Please count the lines in the records below that contain the word "votre", and reply with the number alone.

• Data for this task
______

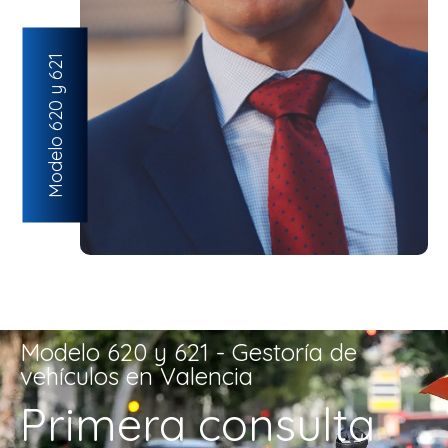
Modelo 620 y 621
Modelo 620 y 621 - Gestoría de
vehículos en Valencia
Primera consulta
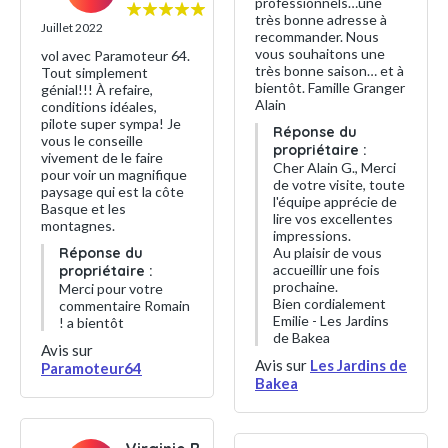
professionnels…une
très bonne adresse à
Juillet 2022
recommander. Nous
vous souhaitons une
vol avec Paramoteur 64.
très bonne saison… et à
Tout simplement
bientôt. Famille Granger
génial!!! À refaire,
Alain
conditions idéales,
pilote super sympa! Je
Réponse du
vous le conseille
propriétaire :
vivement de le faire
Cher Alain G., Merci
pour voir un magnifique
de votre visite, toute
paysage qui est la côte
l'équipe apprécie de
Basque et les
lire vos excellentes
montagnes.
impressions.
Réponse du
Au plaisir de vous
accueillir une fois
propriétaire :
prochaine.
Merci pour votre
Bien cordialement
commentaire Romain
Emilie - Les Jardins
! a bientôt
de Bakea
Avis sur
Avis sur
Les Jardins de
Paramoteur64
Bakea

______

• Written answer
2